Limbah Sawit PT PSL Diduga Mencemari Sungai dan Sumur Warga, Ancaman Lingkungan Makin Nyata

- Penulis

Selasa, 6 Mei 2025 - 09:51 WITA

facebook twitter whatsapp telegram line copy

URL berhasil dicopy

facebook icon twitter icon whatsapp icon telegram icon line icon copy

URL berhasil dicopy

Suarasulbar.id, Pasangkayu – Sungai Salubiro di Desa Bulu Parigi, Kecamatan Baras, Kabupaten Pasangkayu, Sulawesi Barat, kini berubah dari sumber kehidupan menjadi simbol pencemaran.

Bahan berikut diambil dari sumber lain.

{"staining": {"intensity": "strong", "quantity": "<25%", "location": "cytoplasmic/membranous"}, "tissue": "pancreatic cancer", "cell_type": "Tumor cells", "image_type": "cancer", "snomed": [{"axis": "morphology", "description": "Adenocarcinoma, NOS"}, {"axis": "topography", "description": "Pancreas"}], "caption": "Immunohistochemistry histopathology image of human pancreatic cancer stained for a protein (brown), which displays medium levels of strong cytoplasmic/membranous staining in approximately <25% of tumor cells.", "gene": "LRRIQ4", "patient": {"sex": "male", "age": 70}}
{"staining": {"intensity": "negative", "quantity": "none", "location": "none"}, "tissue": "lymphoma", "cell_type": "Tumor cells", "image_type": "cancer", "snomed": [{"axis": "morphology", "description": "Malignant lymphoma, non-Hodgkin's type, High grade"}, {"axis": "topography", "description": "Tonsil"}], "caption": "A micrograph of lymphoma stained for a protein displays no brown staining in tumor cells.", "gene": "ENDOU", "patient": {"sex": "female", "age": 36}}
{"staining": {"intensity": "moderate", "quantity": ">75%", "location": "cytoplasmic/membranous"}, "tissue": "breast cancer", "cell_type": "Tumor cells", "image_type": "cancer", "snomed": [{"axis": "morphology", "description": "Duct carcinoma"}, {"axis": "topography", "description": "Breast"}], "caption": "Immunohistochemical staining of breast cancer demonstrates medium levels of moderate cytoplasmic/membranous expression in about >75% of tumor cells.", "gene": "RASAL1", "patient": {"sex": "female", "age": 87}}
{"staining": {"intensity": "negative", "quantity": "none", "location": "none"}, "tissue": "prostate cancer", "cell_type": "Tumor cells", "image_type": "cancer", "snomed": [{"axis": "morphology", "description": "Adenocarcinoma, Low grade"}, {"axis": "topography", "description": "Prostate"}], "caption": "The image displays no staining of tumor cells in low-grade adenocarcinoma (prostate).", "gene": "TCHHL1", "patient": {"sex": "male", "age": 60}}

Limbah dari pabrik kelapa sawit milik PT Palma Sumber Lestari (PT PSL) diduga kuat menjadi penyebab kerusakan ekologis yang semakin meluas hingga ke pemukiman warga.

Air sungai yang dulunya jernih dan menjadi andalan masyarakat untuk kebutuhan sehari-hari, kini tak lagi layak digunakan. Bahkan, sumur-sumur warga pun mulai terkontaminasi. Bau menyengat dan warna pekat menguatkan dugaan bahwa limbah industri telah merembes ke sumber air tanah.

Komunitas peduli lingkungan menyebutkan bahwa keluhan telah berulang kali disampaikan kepada pihak perusahaan dan instansi pemerintah. Namun, semua laporan itu seolah menguap tanpa tindakan.

“Kami bicara langsung ke pimpinannya. Tapi selalu dianggap sepele. Ini bukan masalah sepele, ini soal hidup mati,” kata seorang tokoh masyarakat setempat.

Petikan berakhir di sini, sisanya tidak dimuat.